The intention seems clear, doesn’t it? It’s a rhetorical question. “Obviously God, I was nowhere, you know that…” but God doesn’t allow Job to answer or respond, he continues to ask these kinds of questions, and he speaks to us from Job for chapter after chapter. Go see, it’s Job Chapters 38 through 41. After a while, you get the sense he’s listing his credentials to make these kinds of decisions, and it turns out, everything is his credentials. Everything about Job’s world, about my world, about your world, is a thing that happens to us, but it’s on God’s resume. Essentially, reminding Job that He is the only one qualified to make those kinds of statements.
This is the sovereignty of God. The truth is that our reality truly belongs to Him, and while we have autonomy we do not have sovereignty. We are not self-sustaining, neither did we create ourselves. Everything we have, everything we are came from someone else, and if we trace that far back enough, that all goes to the Creator. This is why we are not entitled to anything because we are not the ultimate source of anything, but God is. So he doesn’t have to answer questions, after all, he’s more qualified to ask questions than we are as well. We seek to barter morally with God, but how do trade with someone who has everything, and can make another everything whenever they feel? Any economy based on trading a good with the source of that good will fail, even if that good is literally the concept of goodness.
But isn’t it funny how even in the Old Testament, this line falls into God’s response:
“Would you condemn Me to justify yourself? Do you have an arm like God’s?”
God sounds betrayed, but not because his position has been challenged, but, if you’ve read it, he points out that Job cannot save himself. If he could really condemn God then he would be alone to save himself, and God gives him a test, one that only God can pass, and claims that if Job could pass it, God would acknowledge that Job didn’t need him.

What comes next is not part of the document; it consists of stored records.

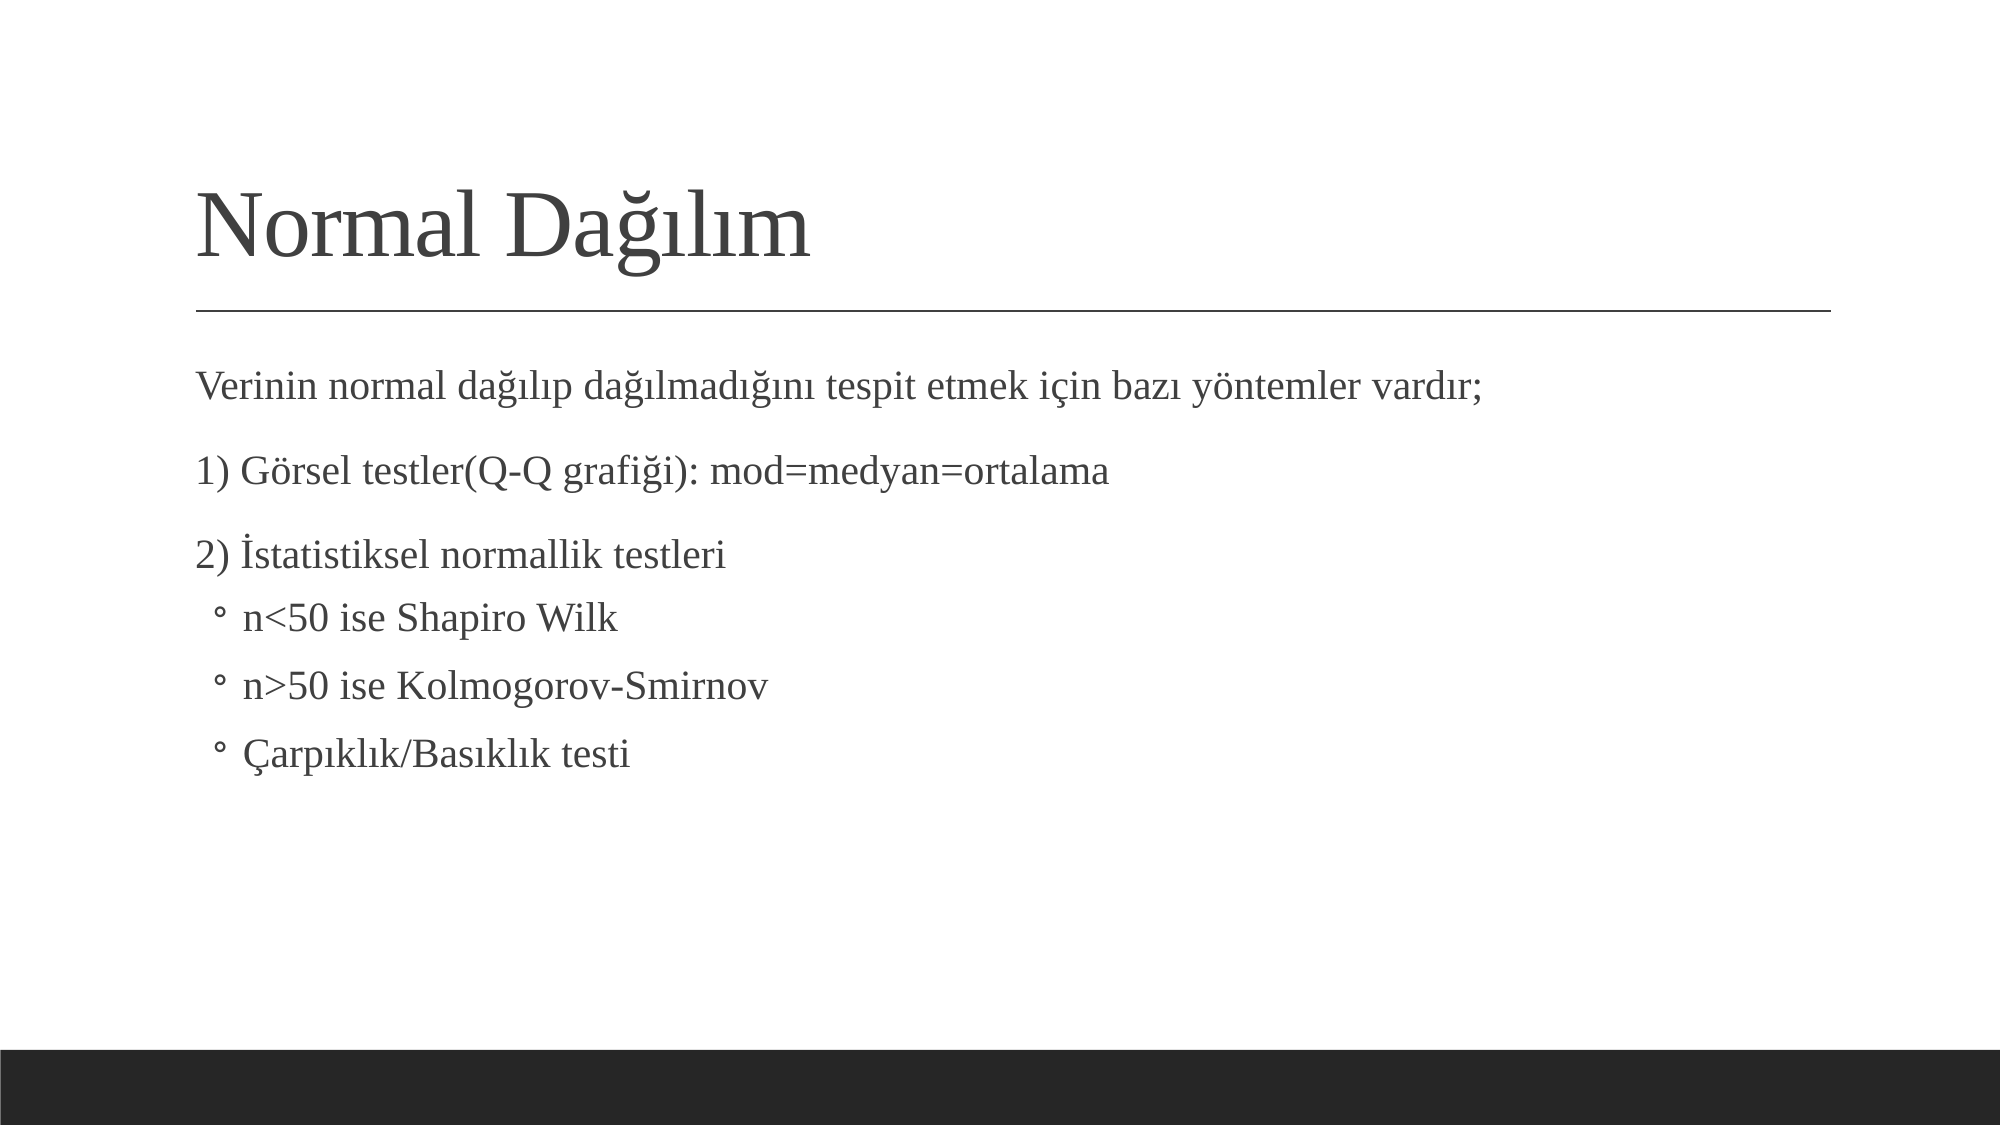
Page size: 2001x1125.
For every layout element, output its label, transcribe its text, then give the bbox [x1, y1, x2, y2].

title Normal Dağılım [180, 47, 1830, 285]
list Verinin normal dağılıp dağılmadığını tespit etmek için bazı yöntemler vardır; 1) Görsel testler(Q-Q grafiği): mod=medyan=ortalama 2) İstatistiksel normallik testleri n<50 ise Shapiro Wilk n>50 ise Kolmogorov-Smirnov Çarpıklık/Basıklık testi [180, 345, 1830, 963]
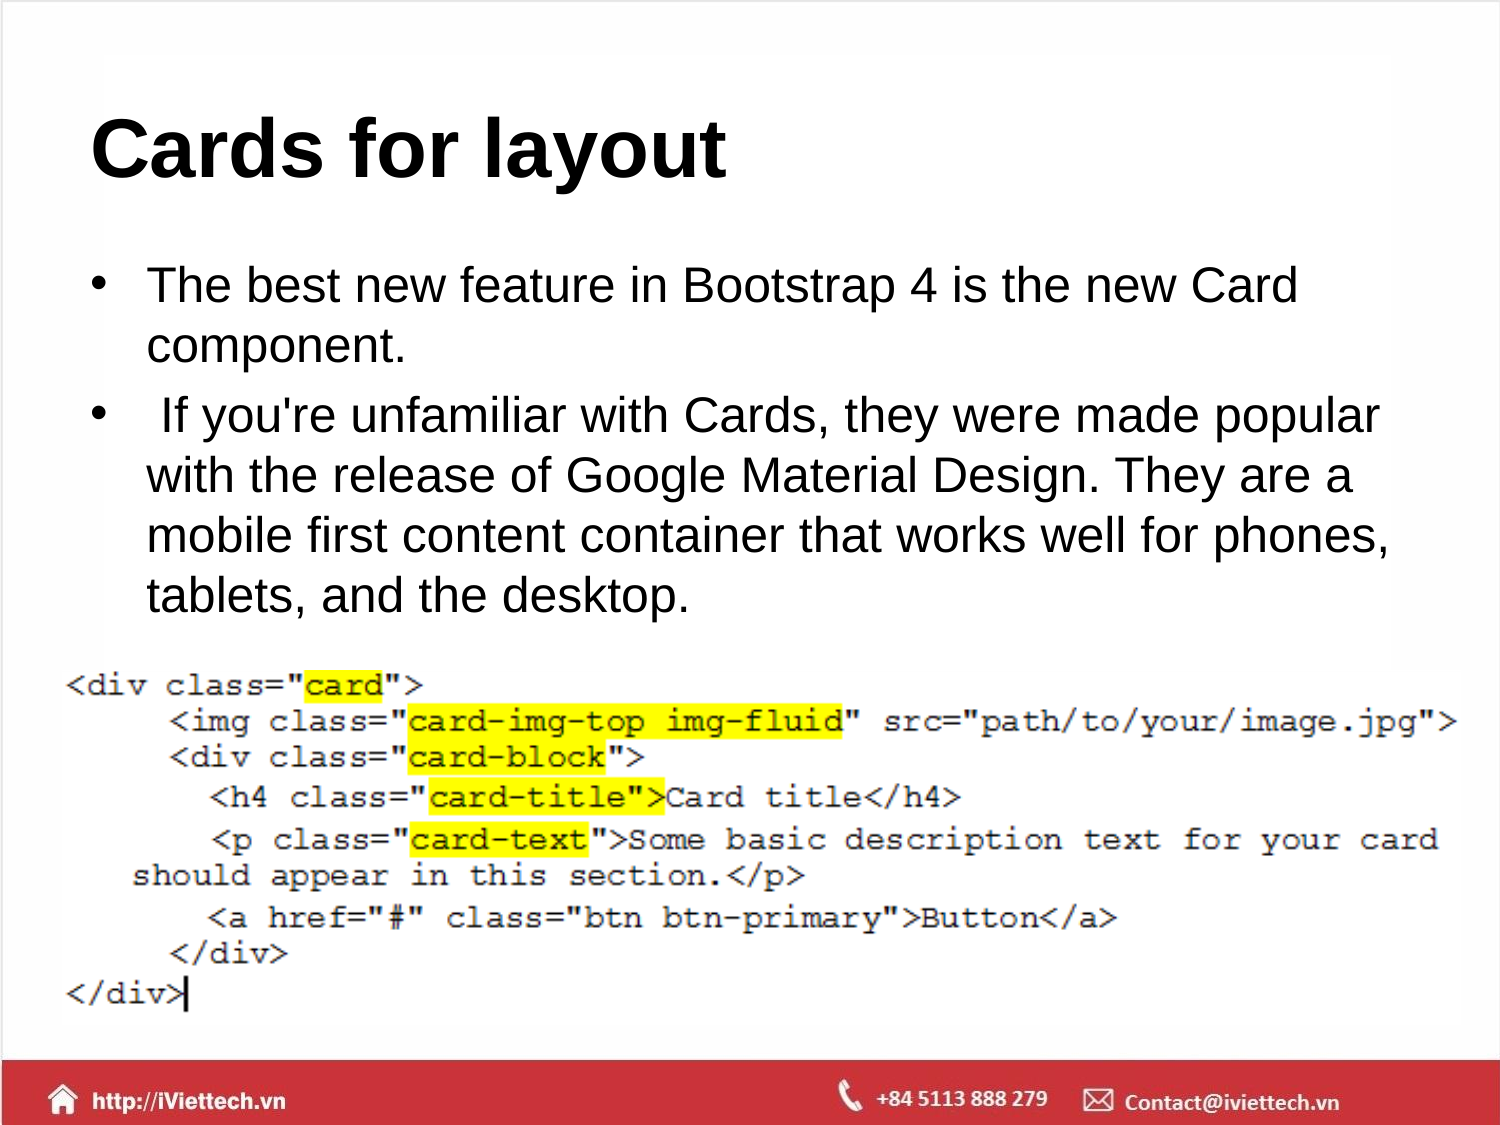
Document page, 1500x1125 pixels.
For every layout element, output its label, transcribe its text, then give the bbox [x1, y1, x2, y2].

God’s priority is saving people. At the end of the day, this story is here for you. To give you this incredible dramatic reminder that much worse things happen to people much “better” in terms of good deeds than you, and that not only is that okay, but it turns out to be good for others. This is the failing of our moral economy in that it is selfish, it is based on our personal satisfaction. We want our good things to result in good things for us, the “good” people, and by that we usually mean “the people we like” rather than any particular action or character trait. The truth is that God loves everyone, and sometimes the good things you do result in good for people you’ve never met. Sometimes the bad things that happen to you result in good for people you’ve also never met. After all, God was willing to sacrifice His Son, He was willing to sacrifice Job’s well being. What makes your life and well being any more special?
If that feels hard, think of it this way, whenever something bad happens to you that you don’t deserve, or you feel some good you’ve done hasn’t been returned, think of me. Maybe those things are, ultimately, for my benefit, and will help me get into the kingdom of God, and we can have a good laugh and talk about it then. I’ll do the same.
His disciples asked Him, “Rabbi, who sinned, this man or his parents, that he was born blind?” Jesus answered, “Neither this man nor his parents sinned, but this happened so that the works of God would be displayed in him.